Enfin, en 2015, une équipe française a déterminé que trois importants réseaux de substance blanche, impliqués dans les performances de la prise de décision, le traitement des émotions et le système de récompense, ont été lésés. Les dommages s’étendraient donc au-delà des cortex orbito-frontal et dorso-latéral directement endommagés par la barre de fer.

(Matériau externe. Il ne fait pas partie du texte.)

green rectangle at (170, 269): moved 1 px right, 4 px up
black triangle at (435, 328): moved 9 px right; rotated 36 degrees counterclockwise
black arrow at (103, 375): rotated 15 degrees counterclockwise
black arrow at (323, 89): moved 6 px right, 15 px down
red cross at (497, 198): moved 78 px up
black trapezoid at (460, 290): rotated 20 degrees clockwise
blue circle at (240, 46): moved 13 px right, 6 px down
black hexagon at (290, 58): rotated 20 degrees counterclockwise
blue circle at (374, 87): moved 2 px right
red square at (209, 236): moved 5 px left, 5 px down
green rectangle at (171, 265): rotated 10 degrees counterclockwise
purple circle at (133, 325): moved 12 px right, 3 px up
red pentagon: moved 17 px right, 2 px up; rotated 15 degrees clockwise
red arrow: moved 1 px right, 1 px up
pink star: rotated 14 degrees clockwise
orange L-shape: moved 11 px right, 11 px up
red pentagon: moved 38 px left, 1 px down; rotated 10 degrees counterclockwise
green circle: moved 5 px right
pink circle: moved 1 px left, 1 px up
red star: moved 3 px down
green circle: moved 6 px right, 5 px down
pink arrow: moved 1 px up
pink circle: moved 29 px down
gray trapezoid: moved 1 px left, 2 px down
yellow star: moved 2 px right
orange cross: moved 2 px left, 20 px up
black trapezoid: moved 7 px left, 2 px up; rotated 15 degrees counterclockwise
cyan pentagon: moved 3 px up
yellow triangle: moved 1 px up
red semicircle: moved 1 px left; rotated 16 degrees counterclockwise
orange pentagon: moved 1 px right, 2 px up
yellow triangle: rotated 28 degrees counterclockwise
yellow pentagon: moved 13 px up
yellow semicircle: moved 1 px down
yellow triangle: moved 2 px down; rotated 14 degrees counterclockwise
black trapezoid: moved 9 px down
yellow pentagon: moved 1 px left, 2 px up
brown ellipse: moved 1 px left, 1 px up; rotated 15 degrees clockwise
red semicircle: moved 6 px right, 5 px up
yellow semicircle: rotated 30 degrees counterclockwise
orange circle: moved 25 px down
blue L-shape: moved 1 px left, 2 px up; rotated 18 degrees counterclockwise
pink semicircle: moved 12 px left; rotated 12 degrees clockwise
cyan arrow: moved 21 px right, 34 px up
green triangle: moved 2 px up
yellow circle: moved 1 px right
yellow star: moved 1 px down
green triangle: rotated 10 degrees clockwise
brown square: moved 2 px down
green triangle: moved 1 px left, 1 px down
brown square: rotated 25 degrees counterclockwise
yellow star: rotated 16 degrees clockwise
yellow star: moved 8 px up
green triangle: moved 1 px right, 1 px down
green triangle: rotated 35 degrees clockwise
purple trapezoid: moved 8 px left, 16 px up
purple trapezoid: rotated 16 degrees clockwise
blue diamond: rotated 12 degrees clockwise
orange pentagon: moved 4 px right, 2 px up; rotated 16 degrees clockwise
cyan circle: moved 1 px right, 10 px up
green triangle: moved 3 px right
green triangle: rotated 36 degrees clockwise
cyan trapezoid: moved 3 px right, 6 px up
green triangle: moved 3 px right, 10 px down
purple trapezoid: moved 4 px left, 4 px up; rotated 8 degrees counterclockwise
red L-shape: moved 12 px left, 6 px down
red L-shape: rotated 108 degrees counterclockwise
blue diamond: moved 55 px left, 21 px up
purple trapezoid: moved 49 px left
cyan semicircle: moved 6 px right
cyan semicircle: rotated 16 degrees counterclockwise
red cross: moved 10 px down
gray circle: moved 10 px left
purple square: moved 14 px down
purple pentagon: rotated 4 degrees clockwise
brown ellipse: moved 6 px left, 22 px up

Un bond pour les neurosciences
L’accident de Phineas Gage est longtemps resté le seul cas documenté de lésion isolée d’un lobe frontal ayant provoqué un changement de personnalité. Ce cas a joué un rôle considérable dans la découverte des comportements associés à une lésion aiguë préfrontale. Il a également apporté des éléments sur la possibilité de récupération du traumatisme frontal à l’âge adulte. Enfin, il a concouru à l’émergence de travaux sur la localisation des fonctions cérébrales.
De nos jours, il n’est pas un manuel de neuropsychologie qui ne consacre quelques lignes, voire un chapitre entier, à l’extraordinaire histoire de cet homme. Ce cas emblématique est considéré comme essentiel en neurosciences sociales. Il a par la suite donné lieu à une profusion des travaux sur les régions préfrontales visant à comprendre les troubles de la personnalité. Par ailleurs, ce cas a aussi conduit au développement de la psychochirurgie et, un siècle plus tard, à l’utilisation abusive de la lobotomie frontale.